La vida en Rapa Nui era una maravilla. Yo me había trasladado desde Arica con mi señora y mis hijos. Junto a más de 15 isleños teníamos un grupo de motoqueros llamado Tokerau (viento), con quienes ya habíamos realizado competencias. Unos con más destrezas, otros con mejores máquinas para las hazañas, mi moto tenía el tapabarro bajo y cada cierto rato debía parar y con un palo sacarle todo lo que se le atrapaba.

Todas las mañanas yo salía a trabajar en sandalias, pantalones cortos y polera; muy en contraste con el uniforme azul de mi compañero de oficina, el radiotelégrafo de la FACH con el que por horarios pocas veces coincidíamos. De hecho, ese día de noviembre yo estaba solo. Me había llegado información sobre un avión de doble hélice, harto más pequeño que los que siempre esperaba desde el continente. Sólo traía al piloto y varios galones de combustible que debía llevar hasta el final de su recorrido. Rapa Nui era su primera escala y era un vuelo que estaba pasando a la historia al salir de Chile a la isla, luego a la Polinesia y, finalmente, a Australia. Pero a pesar de todas las mediciones y la inteligencia humana, la naturaleza era más fuerte: el piloto me informaba con dificultad dónde y cómo venía, ya que el viento impedía que esta comunicación fuera exitosa. Se esperaba que arribara de día.

> [INSTRUCCIONES DE LA TAREA]:
Responde estas preguntas con datos del relato sobre Rapa Nui.
1. ¿Desde qué ciudad se trasladó a la isla quien narra?
2. ¿Cómo se llamaba el grupo de motoqueros y qué significa ese nombre?
3. ¿Cuál era el destino final del vuelo?

> [FILAS PROPORCIONADAS]:

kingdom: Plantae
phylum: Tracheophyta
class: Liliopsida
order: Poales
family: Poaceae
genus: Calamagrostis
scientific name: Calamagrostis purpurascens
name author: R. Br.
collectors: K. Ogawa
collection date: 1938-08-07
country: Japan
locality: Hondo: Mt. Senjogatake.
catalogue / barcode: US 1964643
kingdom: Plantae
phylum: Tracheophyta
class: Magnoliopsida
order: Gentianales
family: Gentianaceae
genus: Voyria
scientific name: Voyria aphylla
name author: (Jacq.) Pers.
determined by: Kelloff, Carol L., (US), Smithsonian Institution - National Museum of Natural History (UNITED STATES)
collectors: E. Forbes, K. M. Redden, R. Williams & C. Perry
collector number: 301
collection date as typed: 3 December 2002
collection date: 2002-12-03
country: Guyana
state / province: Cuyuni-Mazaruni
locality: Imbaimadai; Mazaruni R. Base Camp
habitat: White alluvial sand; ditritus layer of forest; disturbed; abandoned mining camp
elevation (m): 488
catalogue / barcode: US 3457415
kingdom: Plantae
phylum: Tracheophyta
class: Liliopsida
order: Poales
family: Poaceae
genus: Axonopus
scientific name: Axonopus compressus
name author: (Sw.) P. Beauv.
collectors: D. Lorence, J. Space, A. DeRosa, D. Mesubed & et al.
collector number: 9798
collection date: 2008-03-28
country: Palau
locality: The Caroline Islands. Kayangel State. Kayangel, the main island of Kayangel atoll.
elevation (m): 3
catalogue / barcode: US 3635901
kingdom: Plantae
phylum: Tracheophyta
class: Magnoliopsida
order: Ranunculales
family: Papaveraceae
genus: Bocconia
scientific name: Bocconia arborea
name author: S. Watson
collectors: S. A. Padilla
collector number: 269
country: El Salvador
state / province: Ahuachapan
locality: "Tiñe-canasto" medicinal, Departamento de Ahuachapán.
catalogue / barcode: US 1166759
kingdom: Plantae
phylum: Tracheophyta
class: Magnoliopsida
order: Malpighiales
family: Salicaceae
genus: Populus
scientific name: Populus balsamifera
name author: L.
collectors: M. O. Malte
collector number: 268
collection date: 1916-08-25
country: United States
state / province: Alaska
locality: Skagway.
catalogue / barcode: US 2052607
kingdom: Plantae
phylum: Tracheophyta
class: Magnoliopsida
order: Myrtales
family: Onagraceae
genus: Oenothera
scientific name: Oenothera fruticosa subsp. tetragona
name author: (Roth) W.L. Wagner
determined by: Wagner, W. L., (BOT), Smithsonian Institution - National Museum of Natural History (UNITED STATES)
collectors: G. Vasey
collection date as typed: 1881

> [RESULTADO DEL EJERCICIO]:
1. Desde Arica.
2. Tokerau, que significa "viento".
3. Australia.